# 🎧 Speakit - Minimum Viable Product (MVP) Specification

**Objective:** Launch a core Text-to-Speech (TTS) engine experience integrated with essential AI summarization and foundational user persistence.

## 1. Content Input & Processing (Functional Requirements)

| **ID** | **Feature** | **Description / Constraint** |
| --- | --- | --- |
| **1.1** | **URL Input** | System MUST accept a single, valid web URL via a dedicated input field. |
| **1.2** | **PDF Upload** | System MUST accept a single PDF file (maximum 10MB).

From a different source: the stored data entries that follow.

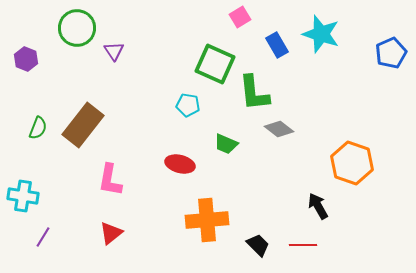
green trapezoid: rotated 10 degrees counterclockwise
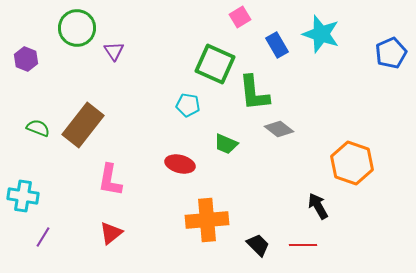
green semicircle: rotated 90 degrees counterclockwise
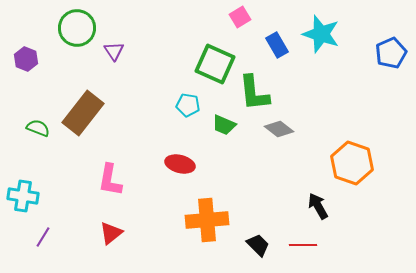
brown rectangle: moved 12 px up
green trapezoid: moved 2 px left, 19 px up
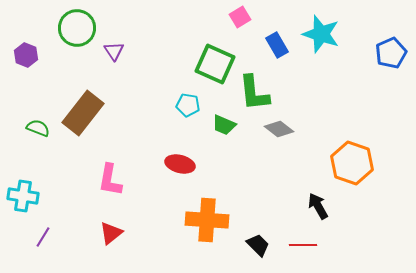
purple hexagon: moved 4 px up
orange cross: rotated 9 degrees clockwise
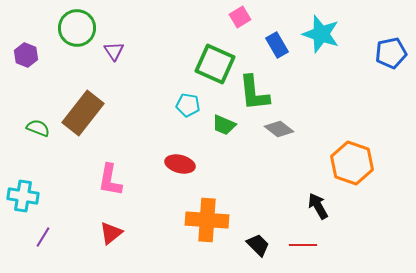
blue pentagon: rotated 12 degrees clockwise
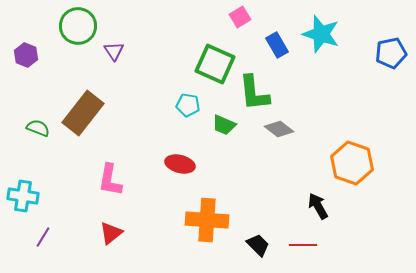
green circle: moved 1 px right, 2 px up
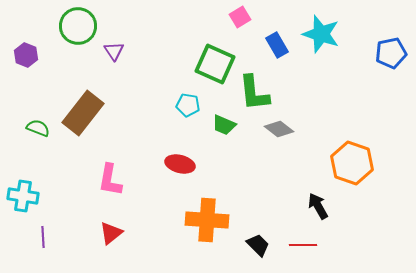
purple line: rotated 35 degrees counterclockwise
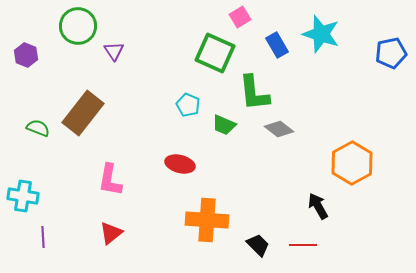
green square: moved 11 px up
cyan pentagon: rotated 15 degrees clockwise
orange hexagon: rotated 12 degrees clockwise
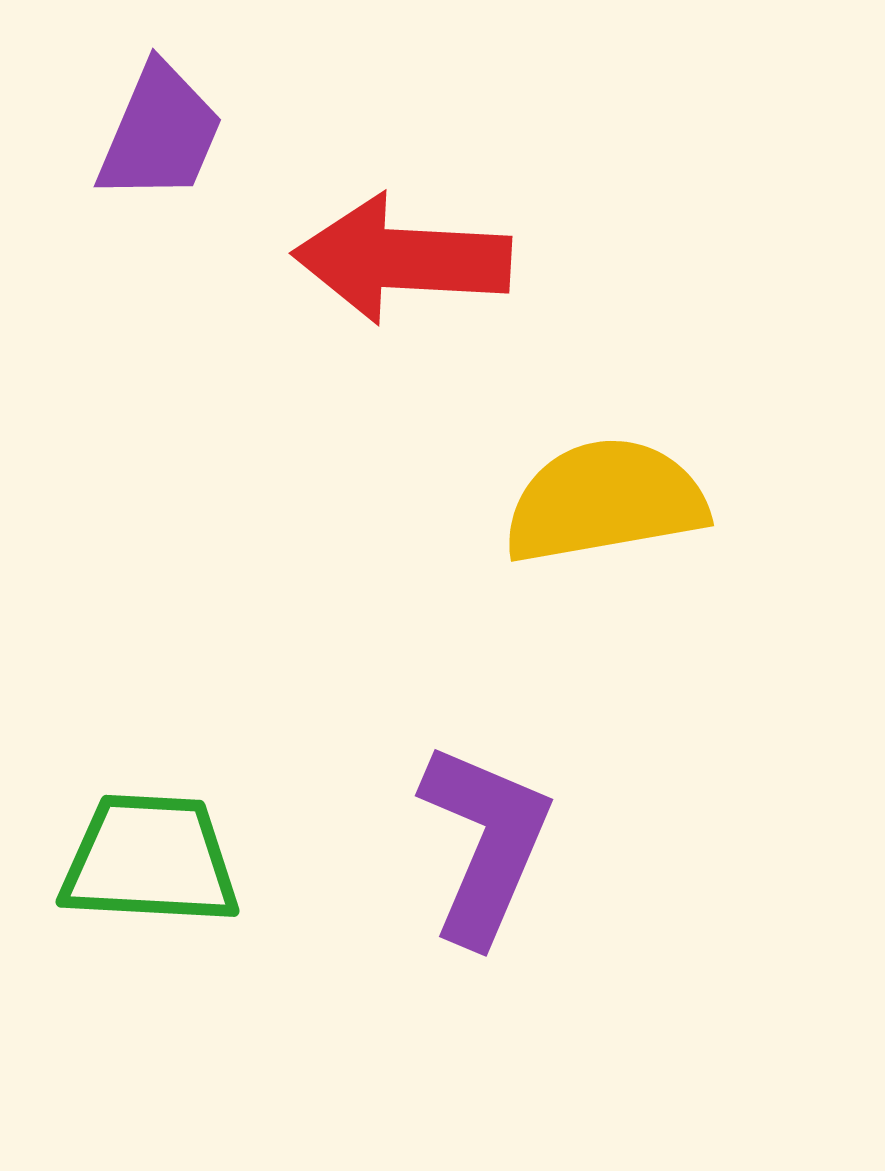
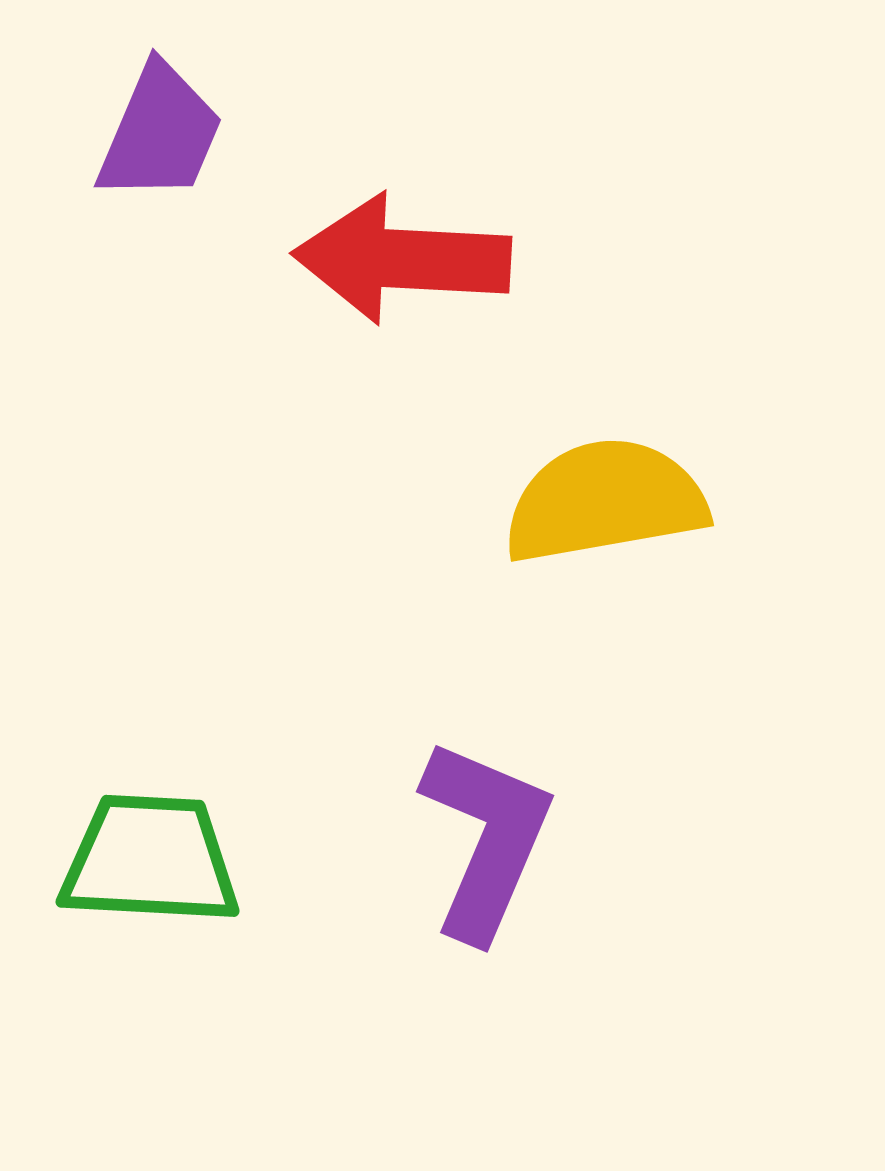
purple L-shape: moved 1 px right, 4 px up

This is strictly limited to text-based PDFs; no OCR is required. |
| **1.3** | **AI Summarization** | System MUST generate a concise, single-paragraph summary of the processed text content using an LLM API (gemini-2.5-flash-preview-09-2025) upon user request. |
| **2.1** | **Web Content Extraction** | System MUST automatically process the input URL to extract the primary article body, removing all navigational elements, advertisements, sidebars, and footers. |
| **2.2** | **PDF Text Extraction** | System MUST extract raw text content from the uploaded text-based PDF for TTS processing. |
| **3.1** | **TTS Voice Selection** | System MUST provide a minimum of two (2) distinct, high-quality, natural-sounding voice options (e.g., one male, one female). |
| **3.2** | **Playback Control** | System MUST implement functional controls for **Play, Pause, Resume,** and **Stop**. |
| **3.3** | **Reading Speed** | System MUST allow speed adjustment within the range of **0.5x to 2.0x**. |
| **3.4** | **Instant Playback** | Reading MUST begin immediately upon successful content extraction and voice engine readiness. |

## 2. Reading Experience (User Interface Requirements)

| **ID** | **Feature** | **Description / Constraint** |
| --- | --- | --- |
| **4.1** | **Real-Time Highlighting** | The current word being spoken MUST be visually highlighted in real-time within the text view. |
| **4.2** | **Auto-Scrolling** | The text view MUST automatically scroll to maintain the highlighted word visible within the viewport. |
| **5.1** | **Landing Page** | The main page MUST prominently feature the URL input field and PDF upload control. |
| **5.2** | **Reader Interface** | The reading interface MUST be minimal and distraction-free, integrating only the essential playback controls (3.2, 3.3) and a **Summarization button (1.3)**. |
| **5.3** | **Progress Bar** | A visual indicator (progress bar) MUST display the current listening position within the text. |
| **5.4** | **Responsiveness** | All components MUST be fully responsive and functional across desktop, tablet, and mobile viewport sizes. |
| **5.5** | **Authentication UI** | System MUST include a visible mechanism for users to **Log In or Sign Up** (using basic email/password or OAuth flow) to transition from Guest Mode to an Authenticated User Account. |

## 3. Access and Scope Constraints (Non-Negotiables)

| **ID** | **Constraint** | **Description** |
| --- | --- | --- |
| **6.1** | **Authentication** | The application MUST support both **Guest Mode** (non-authenticated) and **Authenticated User Accounts**. |
| **6.2** | **Data Persistence** | Guest Mode data is strictly **SESSION-BASED ONLY**. Authenticated users MUST have **cross-device persistence** for **Reading History** and **Bookmarks**. Content itself (article text/PDF) is not stored in the database, only metadata. |
| **6.3** | **Security** | All data transfer MUST occur over a secure connection (HTTPS). |

## OUT OF SCOPE (Phase 2/3 Roadmap)

The following features and capabilities are explicitly excluded from the MVP, despite the inclusion of user accounts:

- **User Accounts & Storage (Advanced):** Offline Access, User-specific Analytics/Statistics.
- **Advanced Content:** OCR Support (for scanned PDFs), Batch Upload, Content Validation, or Multi-Language TTS.
- **Advanced UI/UX:** Voice Pitch adjustment, Keyboard Shortcuts, Touch Swipe Gestures, Font/Spacing Customization, or Dark Mode.
- **Distribution:** Progressive Web App (PWA) installation, Push Notifications, or Browser Extensions.
- **Future/AI Features:** Collaboration, or Third-Party Integrations (other than the required LLM API).